Struggling to Cut the Half-Life Of Moscow's Nuclear Mess

OF the welter of difficulties confronting post-communist Russia, few will be more persistent than the legacy of nuclear pollution caused by careless past practices. Emblematic of the challenge is Chelyabinsk, which may well be the most radioactive region on earth. Located in Russia's southern Ural Mountains just a few miles from a city of 1 million people, it was the Soviet Union's principal site for building nuclear weapons. Over a span of 43 years, the facility produced huge quantities of plutonium and

other highly radioactive wastes. The plant's managers practiced a style of nuclear hygiene that was unimaginably lax by Western standards.

From 1949 to 1951, the MAYAK chemical weapons facility dumped its untreated nuclear wastes directly into the Techa River, from which people and livestock routinely drank water with no knowledge of the contamination. Then the toxic flow was diverted to nearby Lake Karachay, where during a 1967 drought, wind-blown radioactive dust from the dry lake bed blanketed the region. The contamination of Chelyabinsk is now said to be 20 times that of Chernobyl.

This legacy of radioactivity troubles many regions in the nuclear labyrinth of the former Soviet Union. It is the outcome of an industrial policy that consistently chose power and production over human safety and well-being. Nor have these past abuses been altogether abandoned. Several months ago, two explosions occurred in uranium-filled waste tanks at Tomsk-7.

Struggling to stay afloat in a vortex of difficulties, the Yeltsin government can spare few resources to repair its deteriorating nuclear complex. If there is to be any accountability for past lapses or improvement of the state's still negligent policies, the impetus must come largely from the nongovernmental sector, the citizens' groups that have sprouted in communities where major nuclear activities have been under way.

Gathered into a loose network of some 300 local volunteer groups across Russia, the Socio-Ecological Union (SEU) lobbies for more conscientious practices with a naive fervor and marginal effectiveness that remind Western nuclear activists of their own struggles a decade ago. As the extent of the poisoning has gradually come to light, citizens' groups have organized to monitor and resist the continuing pollution of their environments and to inform the public of the perils. They are being assisted by US sc ientists, foundations, and citizen activists, who bring with them substantial experience in wrestling with recalcitrant nuclear bureaucracies.

In cooperation with the San Francisco-based Center for Citizen Initiatives (CCI), the SEU has held a networking conference in Chelyabinsk and plans another in the fall of 1994 in Krasnoyarsk. In June of this year, CCI brought 11 Russian citizen activists to the US to tour the Hanford, Wash., nuclear complex, the Lawrence Livermore weapons lab, and other formerly secret sites.

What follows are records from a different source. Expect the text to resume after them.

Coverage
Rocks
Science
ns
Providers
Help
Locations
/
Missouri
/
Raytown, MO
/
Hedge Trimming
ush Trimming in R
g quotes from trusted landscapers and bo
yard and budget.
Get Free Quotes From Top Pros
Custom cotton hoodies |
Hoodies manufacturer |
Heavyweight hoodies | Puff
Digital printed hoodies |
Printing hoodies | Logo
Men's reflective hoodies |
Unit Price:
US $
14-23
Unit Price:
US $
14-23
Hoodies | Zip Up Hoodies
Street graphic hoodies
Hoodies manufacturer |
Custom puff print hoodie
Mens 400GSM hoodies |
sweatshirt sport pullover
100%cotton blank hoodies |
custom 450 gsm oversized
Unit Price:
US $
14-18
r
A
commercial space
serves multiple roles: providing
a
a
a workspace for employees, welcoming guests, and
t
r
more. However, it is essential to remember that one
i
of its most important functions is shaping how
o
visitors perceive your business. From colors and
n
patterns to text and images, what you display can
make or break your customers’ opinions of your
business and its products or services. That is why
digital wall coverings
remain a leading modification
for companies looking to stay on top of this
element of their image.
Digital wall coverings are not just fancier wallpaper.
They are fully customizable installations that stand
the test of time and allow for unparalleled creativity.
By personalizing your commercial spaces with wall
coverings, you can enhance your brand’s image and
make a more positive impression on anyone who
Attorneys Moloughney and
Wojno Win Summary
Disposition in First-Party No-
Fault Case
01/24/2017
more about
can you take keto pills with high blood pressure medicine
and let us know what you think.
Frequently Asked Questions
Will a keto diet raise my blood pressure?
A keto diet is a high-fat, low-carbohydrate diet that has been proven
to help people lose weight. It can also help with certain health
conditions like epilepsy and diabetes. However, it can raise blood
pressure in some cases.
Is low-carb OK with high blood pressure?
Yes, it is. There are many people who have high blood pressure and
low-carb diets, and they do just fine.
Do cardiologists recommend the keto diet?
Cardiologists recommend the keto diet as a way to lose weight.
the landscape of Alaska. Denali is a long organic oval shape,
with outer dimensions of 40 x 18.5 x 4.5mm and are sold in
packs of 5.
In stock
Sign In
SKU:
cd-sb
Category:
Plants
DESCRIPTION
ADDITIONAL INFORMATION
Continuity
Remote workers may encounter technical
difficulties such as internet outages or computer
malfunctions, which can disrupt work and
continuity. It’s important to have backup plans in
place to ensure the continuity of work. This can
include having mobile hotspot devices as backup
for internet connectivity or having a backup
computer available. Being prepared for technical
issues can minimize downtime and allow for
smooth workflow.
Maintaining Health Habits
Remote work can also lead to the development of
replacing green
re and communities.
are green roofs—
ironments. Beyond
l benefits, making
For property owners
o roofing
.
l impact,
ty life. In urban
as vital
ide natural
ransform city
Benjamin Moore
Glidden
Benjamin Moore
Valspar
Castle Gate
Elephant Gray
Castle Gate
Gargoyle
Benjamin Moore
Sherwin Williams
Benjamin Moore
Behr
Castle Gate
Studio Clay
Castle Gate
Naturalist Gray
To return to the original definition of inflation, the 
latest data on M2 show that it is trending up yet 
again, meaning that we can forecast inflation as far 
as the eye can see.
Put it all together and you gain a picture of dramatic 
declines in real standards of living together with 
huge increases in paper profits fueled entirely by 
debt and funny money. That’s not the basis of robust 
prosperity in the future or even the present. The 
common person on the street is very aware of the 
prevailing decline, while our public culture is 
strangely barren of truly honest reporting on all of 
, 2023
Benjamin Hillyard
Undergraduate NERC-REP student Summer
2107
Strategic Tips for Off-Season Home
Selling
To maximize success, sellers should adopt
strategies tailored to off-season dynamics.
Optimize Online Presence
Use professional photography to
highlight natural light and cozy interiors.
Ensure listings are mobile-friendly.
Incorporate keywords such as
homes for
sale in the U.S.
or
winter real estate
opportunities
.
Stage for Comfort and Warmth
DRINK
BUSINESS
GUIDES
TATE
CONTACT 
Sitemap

Lydia Popova, a Russian physicist who heads SEU's "nuclear ecology" program, reports that while "radiophobia" is widespread in the Russian population. As a result of Chernobyl and other disasters, the Yeltsin administration recently decreed that those nuclear plants currently under construction be completed and that 30 new reactors be built. The Russian government plans to establish facilities for dismantling nuclear warheads and storing plutonium in Tomsk, where a petition expressing concern about the m ove garnered 100,000 signatures. Recalling the recent explosion at the site, residents fear that a fire at nearby oil refineries could spread to the nuclear installation and ignite a holocaust.

The obstacles to a wiser energy policy are daunting: political instability and inertia, a lack of democratic structures for governance, the arrogance and unaccountability of a bureaucracy still staffed largely by communist-era functionaries, the absence of a legal system with procedures for appeal, and severe economic constraints. Even when citizens' groups win their campaigns, the means of enforcing the outcome do not exist. "People don't feel they can change the situation," Ms. Popova says. And with go od reason, for even with these democratic structures in place and a venerable tradition of citizen action, American activists have found it difficult to move an obdurate bureaucracy and motivate a public inured to apathy.

But the Russian economy is so prostrate that questions about where electrical power is coming from and what is being damaged in producing it are almost beside the point to bureaucrats besieged by a collapsing infrastructure. As in the United States, huge state subsidies for nuclear weapons and energy prop up what would otherwise be an economic liability, employing highly skilled professionals who lobby effectively on their own behalf. They will be among the last to see their budgets cut.

With so many forces arrayed against change, little improvement is likely in the near term. But citizen activism is never very impressive in the moment; its effects are cumulative. Ironically, Russia's economic collapse may ultimately aid those who oppose building more nuclear power plants, for the nation can no longer afford them. With many state-run industries closing, the demand for power is dropping and air quality in many cities is improving. But a longer-term solution awaits development of alternati ve sources of energy, a project so large and uncertain that even the wealthy West balks at committing the necessary investment in its own infrastructure.